The Cincinnati Insurance Companies’ property and casualty (P/C) division expects preliminary estimated catastrophe losses of up to $85 million for the fourth-quarter of 2016, according to a recent company announcement.
Pre-tax catastrophe losses for the U.S. domiciled carrier, during the fourth-quarter of 2016, are expected to total between $75 million and $85 million. Which the company says will impact the firm’s Q4 2016 combined ratio by roughly 6.5 to 7.5 percentage points, “based on estimated property casualty earned premiums.”
Highlighting just how impactful catastrophe losses are expected to be for Cincinnati in the fourth-quarter, the insurer reveals that its 10-year historical average contribution of cat losses to the combined ratio during Q4, is 0.7 percentage points. So an impact on the combined ratio of as much as 7.5 percentage points really is a dramatic increase.
Primarily, the losses were attributable to hurricane Matthew and wildfire/wind related damages in Gatlinburg, Tennessee. The firm states that management estimates that the firm’s share of the Tennessee loss will amount to approximately $55 million, with half impacting its commercial lines results and the other half its personal lines insurance results.
For its P/C unit in Q4 the company expects its combined ratio will be in the range of 96% to 98%, which includes the effects of cat losses.

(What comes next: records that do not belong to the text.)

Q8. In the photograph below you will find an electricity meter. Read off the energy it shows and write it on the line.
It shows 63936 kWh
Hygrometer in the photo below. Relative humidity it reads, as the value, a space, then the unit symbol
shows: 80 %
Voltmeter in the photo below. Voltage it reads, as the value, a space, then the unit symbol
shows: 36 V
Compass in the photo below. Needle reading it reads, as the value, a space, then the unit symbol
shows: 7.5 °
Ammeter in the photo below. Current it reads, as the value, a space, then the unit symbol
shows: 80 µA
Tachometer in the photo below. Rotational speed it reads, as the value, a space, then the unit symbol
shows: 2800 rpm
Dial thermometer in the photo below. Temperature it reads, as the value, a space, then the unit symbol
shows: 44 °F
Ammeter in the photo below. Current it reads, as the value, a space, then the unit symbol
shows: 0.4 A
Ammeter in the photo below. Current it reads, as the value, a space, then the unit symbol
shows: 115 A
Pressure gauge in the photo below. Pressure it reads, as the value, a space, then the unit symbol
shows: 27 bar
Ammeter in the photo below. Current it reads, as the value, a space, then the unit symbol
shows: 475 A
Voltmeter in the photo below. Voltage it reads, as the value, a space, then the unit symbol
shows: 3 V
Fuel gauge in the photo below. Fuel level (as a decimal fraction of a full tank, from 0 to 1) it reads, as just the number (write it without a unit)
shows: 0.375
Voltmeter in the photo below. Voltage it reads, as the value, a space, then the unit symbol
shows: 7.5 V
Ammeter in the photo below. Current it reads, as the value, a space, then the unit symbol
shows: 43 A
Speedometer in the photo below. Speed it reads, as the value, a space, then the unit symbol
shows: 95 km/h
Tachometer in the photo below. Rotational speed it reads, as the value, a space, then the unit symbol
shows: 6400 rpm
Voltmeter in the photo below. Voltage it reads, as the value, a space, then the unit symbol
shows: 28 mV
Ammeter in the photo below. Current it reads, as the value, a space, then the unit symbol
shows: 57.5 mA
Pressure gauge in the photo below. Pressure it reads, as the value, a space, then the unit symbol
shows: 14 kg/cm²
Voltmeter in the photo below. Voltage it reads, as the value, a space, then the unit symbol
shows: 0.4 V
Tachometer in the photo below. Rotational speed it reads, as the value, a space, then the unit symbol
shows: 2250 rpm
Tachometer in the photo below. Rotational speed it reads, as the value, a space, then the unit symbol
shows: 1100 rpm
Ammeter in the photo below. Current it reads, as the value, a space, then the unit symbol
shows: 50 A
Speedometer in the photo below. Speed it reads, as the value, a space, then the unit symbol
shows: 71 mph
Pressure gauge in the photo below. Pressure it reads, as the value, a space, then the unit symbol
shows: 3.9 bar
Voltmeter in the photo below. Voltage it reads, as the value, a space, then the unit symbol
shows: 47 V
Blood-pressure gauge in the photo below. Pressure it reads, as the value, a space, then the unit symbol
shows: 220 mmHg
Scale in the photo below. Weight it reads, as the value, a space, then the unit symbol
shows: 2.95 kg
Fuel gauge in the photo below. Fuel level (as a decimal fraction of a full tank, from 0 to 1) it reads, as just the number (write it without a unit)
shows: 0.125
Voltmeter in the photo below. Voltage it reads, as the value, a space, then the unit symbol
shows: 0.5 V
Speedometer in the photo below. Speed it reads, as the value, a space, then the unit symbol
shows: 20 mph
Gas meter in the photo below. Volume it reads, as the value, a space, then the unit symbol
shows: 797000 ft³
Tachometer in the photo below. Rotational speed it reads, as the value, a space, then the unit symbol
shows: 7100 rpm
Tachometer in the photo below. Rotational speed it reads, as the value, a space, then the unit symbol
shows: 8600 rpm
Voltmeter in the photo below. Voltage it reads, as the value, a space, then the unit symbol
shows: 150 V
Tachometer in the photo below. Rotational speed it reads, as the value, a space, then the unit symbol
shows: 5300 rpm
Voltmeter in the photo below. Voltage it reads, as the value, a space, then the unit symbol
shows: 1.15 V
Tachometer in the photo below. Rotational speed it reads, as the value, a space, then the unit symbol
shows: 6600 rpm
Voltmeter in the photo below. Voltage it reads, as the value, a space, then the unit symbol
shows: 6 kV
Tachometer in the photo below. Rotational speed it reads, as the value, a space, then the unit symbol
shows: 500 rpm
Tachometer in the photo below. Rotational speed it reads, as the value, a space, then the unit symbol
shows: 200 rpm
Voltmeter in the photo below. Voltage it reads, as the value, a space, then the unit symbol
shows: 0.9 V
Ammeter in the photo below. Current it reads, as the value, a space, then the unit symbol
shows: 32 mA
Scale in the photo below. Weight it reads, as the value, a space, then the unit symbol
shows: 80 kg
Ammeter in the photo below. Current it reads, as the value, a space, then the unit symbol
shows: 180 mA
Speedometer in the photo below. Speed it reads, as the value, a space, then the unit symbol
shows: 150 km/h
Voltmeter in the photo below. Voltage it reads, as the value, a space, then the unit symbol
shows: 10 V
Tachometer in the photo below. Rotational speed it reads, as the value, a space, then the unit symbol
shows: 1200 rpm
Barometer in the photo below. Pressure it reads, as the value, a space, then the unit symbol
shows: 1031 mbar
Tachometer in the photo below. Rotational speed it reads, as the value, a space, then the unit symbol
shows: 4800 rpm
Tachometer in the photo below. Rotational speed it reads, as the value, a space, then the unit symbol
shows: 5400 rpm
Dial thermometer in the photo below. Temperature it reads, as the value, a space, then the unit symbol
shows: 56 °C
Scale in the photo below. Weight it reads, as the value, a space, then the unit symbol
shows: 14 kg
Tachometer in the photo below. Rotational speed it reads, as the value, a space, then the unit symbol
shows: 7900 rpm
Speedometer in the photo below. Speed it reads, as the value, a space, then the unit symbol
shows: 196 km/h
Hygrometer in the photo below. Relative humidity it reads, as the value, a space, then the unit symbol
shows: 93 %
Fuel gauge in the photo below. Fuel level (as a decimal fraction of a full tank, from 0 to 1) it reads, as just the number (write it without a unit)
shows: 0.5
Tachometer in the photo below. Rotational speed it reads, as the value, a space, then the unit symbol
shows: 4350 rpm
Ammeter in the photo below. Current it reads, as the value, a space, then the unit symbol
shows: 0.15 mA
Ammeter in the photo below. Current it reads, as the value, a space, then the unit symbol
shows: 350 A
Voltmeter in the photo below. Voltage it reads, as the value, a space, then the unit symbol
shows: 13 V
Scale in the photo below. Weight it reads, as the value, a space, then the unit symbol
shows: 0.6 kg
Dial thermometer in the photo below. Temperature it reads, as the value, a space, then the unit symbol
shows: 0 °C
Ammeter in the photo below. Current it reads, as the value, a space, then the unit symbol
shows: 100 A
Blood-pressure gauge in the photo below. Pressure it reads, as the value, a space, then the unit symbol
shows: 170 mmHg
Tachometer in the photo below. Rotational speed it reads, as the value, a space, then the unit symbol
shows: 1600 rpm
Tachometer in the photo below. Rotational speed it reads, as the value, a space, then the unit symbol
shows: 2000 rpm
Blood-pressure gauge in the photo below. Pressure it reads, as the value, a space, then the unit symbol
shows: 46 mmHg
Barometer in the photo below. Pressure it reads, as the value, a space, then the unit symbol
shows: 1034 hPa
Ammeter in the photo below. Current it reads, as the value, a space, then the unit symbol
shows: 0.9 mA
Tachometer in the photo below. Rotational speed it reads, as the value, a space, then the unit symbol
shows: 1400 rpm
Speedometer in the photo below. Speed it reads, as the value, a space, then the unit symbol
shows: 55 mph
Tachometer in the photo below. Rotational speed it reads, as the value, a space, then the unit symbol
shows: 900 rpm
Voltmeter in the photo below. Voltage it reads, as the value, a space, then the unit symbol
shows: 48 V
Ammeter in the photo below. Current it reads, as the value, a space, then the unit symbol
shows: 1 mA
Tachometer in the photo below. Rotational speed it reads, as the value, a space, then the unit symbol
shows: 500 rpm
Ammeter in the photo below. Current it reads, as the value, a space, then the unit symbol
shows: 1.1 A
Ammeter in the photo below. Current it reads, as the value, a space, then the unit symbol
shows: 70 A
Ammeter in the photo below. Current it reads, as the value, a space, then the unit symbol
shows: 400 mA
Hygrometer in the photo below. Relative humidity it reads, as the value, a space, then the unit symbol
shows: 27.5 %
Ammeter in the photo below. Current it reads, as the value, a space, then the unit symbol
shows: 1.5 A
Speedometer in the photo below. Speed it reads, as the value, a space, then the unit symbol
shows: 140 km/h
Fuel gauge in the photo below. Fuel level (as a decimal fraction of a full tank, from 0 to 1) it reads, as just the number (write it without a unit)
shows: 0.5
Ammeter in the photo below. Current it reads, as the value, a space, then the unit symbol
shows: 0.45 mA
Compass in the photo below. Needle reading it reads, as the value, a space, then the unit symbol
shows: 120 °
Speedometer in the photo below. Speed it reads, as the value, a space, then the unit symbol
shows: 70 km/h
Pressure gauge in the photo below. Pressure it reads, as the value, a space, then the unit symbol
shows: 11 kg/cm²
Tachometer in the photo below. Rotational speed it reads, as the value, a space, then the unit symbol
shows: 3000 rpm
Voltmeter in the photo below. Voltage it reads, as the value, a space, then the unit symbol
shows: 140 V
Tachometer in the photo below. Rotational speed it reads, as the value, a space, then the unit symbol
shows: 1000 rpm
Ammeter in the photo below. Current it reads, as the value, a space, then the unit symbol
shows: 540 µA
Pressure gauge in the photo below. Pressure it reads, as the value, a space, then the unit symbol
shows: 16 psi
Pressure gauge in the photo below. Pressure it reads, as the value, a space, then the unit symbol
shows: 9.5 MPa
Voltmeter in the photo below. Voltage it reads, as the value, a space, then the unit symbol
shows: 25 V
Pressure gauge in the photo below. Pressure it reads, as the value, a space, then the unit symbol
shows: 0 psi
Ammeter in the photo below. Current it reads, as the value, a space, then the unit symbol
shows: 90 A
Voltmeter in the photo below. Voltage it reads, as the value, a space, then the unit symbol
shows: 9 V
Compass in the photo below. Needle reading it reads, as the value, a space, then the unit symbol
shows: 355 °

“Its fourth-quarter combined ratio before catastrophe loss effects is estimated to be approximately 3 percentage points higher than the result for the first nine months of 2016, largely due to less favorable reserve development on prior accident years,” explained the firm.
So, absent the impact of increased catastrophe losses the company’s combined ratio suffered in 2016 from adverse reserve developments, underlining the continued, challenging operating landscape insurers and reinsurers are faced with, even before heightened catastrophe losses.
“Our hearts go out to those who had their lives turned upside down from these events. Our claims professionals quickly sprang into action, inspecting losses and issuing payments so that policyholders in these communities could start the process of rebuilding.
“The financial strength of Cincinnati Insurance continues to benefit our independent agents and policyholders, giving us ample capacity to absorb insured losses, while providing the highest quality service for claims involving storms or other insured loss events,” said Steven J. Johnston, the carriers President and Chief Executive Officer (CEO).
It’s also worth mentioning the firm’s in-force catastrophe bond transaction, a $100 million Skyline Re Ltd. (Series 2014-1) issuance. Despite losses being increased for the carrier it seems unlikely that its Q4 catastrophe losses will trigger the bonds indemnity trigger for its aggregate severe thunderstorm protection, with the trigger sitting at $160 million.